(Limb landmark coordinates)

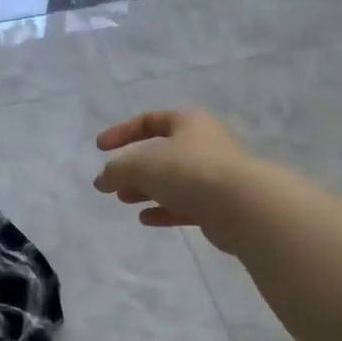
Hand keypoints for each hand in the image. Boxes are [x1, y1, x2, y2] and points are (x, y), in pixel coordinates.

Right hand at [93, 108, 254, 250]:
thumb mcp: (141, 165)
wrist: (242, 206)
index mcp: (188, 122)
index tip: (100, 148)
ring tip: (124, 200)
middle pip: (161, 152)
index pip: (148, 121)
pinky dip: (164, 209)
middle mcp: (203, 143)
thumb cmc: (188, 171)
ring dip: (146, 189)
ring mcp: (214, 175)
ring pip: (173, 179)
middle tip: (113, 182)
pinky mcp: (219, 204)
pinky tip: (146, 219)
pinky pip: (185, 204)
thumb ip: (116, 170)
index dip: (122, 132)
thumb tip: (102, 180)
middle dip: (134, 167)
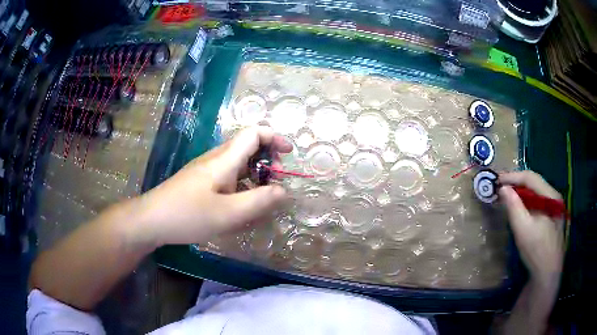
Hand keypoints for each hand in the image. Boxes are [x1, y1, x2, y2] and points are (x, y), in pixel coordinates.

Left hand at [136, 126, 291, 246]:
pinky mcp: (201, 182)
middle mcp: (216, 159)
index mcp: (224, 160)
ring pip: (238, 164)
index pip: (253, 133)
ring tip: (261, 200)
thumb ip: (259, 202)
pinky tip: (240, 207)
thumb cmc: (188, 215)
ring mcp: (207, 171)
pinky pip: (228, 177)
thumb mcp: (228, 213)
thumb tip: (283, 190)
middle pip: (248, 147)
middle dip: (268, 161)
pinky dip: (242, 186)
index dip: (274, 137)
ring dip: (255, 176)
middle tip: (275, 185)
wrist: (152, 220)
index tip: (289, 154)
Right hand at [498, 171, 563, 287]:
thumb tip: (503, 188)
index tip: (496, 180)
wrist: (547, 273)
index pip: (530, 178)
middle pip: (533, 183)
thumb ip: (513, 206)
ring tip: (507, 196)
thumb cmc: (536, 250)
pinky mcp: (551, 217)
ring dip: (520, 193)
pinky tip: (519, 208)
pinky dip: (526, 202)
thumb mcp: (523, 229)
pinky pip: (537, 202)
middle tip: (500, 187)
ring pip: (535, 193)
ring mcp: (554, 207)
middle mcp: (554, 197)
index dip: (512, 177)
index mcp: (550, 195)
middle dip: (516, 183)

- WHAT YOU NEED TO DO
Start with the line that holds "thumb tip: (102, 180)" and retype each line through the last one in the data, exactly and without pictures.

- EXERCISE ANSWER
thumb tip: (102, 180)
middle dip: (134, 167)
Hand keypoints for each hand in the image. Boxes are [x1, y1, x2, y2] and points are (x, y), in pixel coordinates.

Left hand at [136, 126, 291, 246]:
pinky mcp: (201, 182)
middle mcp: (216, 159)
index mcp: (224, 160)
ring pip: (238, 164)
index pip: (253, 133)
ring tip: (261, 200)
thumb ip: (259, 202)
pinky tip: (240, 207)
thumb cmc: (188, 215)
ring mcp: (207, 171)
pinky pip: (228, 177)
thumb mcp: (228, 213)
thumb tip: (283, 190)
middle pip: (248, 147)
middle dip: (268, 161)
pinky dip: (242, 186)
index dip: (274, 137)
ring dip: (255, 176)
middle tip: (275, 185)
wrist: (152, 220)
index tip: (289, 154)
Right hand at [498, 171, 563, 287]:
thumb tip: (503, 188)
index tip: (496, 180)
wrist: (547, 273)
index pip: (530, 178)
middle pip: (533, 183)
thumb ip: (513, 206)
ring tip: (507, 196)
thumb cmc: (536, 250)
pinky mcp: (551, 217)
ring dip: (520, 193)
pinky tip: (519, 208)
pinky dip: (526, 202)
thumb mcp: (523, 229)
pinky pip: (537, 202)
middle tip: (500, 187)
ring pip: (535, 193)
ring mcp: (554, 207)
middle mcp: (554, 197)
index dip: (512, 177)
index mcp: (550, 195)
middle dip: (516, 183)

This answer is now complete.